5. Validate critical results. Especially with local models, double-check important findings. Ask the same question different ways. Look at the generated code. Make sure it’s doing what you think it’s doing.
Where This Is All Heading
The convergence of local LLMs and data analysis tools feels like it’s reaching a tipping point. A couple of years ago, running a capable language model locally was basically impossible for most people. Now you can run surprisingly good models on a decent workstation.
What excites me is the possibility of hybrid approaches. Imagine:
- Using local models for rapid iteration during exploration (fast, private, cheap)
- Calling out to GPT-4 for complex operations that need higher accuracy
- Automatically falling back to cloud models when local inference is too slow
- Fine-tuning local models on your organization’s specific data patterns
PandasAI already supports multiple LLM backends, so the infrastructure for this exists. It’s just a matter of building the right orchestration logic.
Should You Actually Use This?
Honestly? It depends on your situation.
You should definitely try it if:
- You handle sensitive data and can’t use cloud APIs
- You do a lot of exploratory analysis and would benefit from faster iteration
- You’re comfortable with some additional setup complexity
- You have decent hardware or are willing to invest in it
You might want to stick with cloud-based solutions if:
- You need absolute maximum accuracy on complex queries
- Your data isn’t particularly sensitive
- You’re working on a laptop without much RAM or GPU
- You value simplicity over cost optimization
A hybrid approach makes sense if:
- You have a mix of sensitive and non-sensitive data
- You want to optimize costs but can’t compromise on capability
- You’re willing to invest time in setting up proper orchestration
Final Thoughts
What Digitial Archer’s blog post really highlights—and what I’ve come to appreciate while digging into this—is that we’re at this interesting moment where local AI is actually viable for real work.
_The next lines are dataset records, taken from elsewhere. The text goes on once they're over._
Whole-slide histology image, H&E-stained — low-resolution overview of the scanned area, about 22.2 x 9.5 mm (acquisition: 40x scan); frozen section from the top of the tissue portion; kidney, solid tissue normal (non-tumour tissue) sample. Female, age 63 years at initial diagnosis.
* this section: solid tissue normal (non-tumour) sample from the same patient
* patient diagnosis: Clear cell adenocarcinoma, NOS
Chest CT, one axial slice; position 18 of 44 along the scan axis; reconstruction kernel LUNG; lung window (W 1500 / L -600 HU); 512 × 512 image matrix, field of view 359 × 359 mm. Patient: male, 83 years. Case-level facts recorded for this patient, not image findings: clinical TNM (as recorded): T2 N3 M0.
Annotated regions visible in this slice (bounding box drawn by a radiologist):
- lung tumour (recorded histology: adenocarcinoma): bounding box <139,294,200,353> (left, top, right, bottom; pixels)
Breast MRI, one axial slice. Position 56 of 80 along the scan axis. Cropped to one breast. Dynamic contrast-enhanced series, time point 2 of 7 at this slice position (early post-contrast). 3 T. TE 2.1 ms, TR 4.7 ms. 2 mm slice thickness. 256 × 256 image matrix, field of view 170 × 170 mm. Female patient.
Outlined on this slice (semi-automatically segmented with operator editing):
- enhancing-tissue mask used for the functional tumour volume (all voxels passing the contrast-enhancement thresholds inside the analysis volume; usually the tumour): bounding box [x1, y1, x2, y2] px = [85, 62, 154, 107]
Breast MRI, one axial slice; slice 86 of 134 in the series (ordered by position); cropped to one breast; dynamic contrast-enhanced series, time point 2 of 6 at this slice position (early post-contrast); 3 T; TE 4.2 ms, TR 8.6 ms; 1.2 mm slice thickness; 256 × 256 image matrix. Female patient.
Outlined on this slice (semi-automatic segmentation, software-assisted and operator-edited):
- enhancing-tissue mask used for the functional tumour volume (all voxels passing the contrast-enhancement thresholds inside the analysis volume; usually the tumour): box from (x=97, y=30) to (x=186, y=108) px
It’s not just a privacy-obsessed curiosity anymore.
The combination of PandasAI with tools like DuckDB, PySpark, and Superset creates a surprisingly complete data analysis stack. You’re not choosing between local and cloud, between conversational and programmatic, between exploration and production. You can have all of it, integrated in a way that makes sense for your specific workflow.
Is it perfect? No. Are there rough edges? Absolutely. But the trajectory is clear. Local models are getting better fast. The tooling around them is maturing. And the integration with existing data infrastructure is increasingly seamless.
If you’re a data scientist who hasn’t experimented with this approach yet, I’d encourage you to spend an afternoon setting it up. Pull down Ollama, install PandasAI, load up a dataset you know well, and just play around. See what works, see what doesn’t, and see if it changes how you think about data exploration.
Because ultimately, that’s what this is all about: giving us better tools to ask questions of our data, to follow hunches, to iterate quickly, and to find insights we might have missed if we were too worried about API costs or privacy concerns to just explore freely.
And sometimes, freely exploring is where the best insights come from.
Note: All code examples in this post are illustrative. Your actual implementation will depend on your specific environment, data formats, and requirements. Always validate outputs, especially when using generated code in production contexts.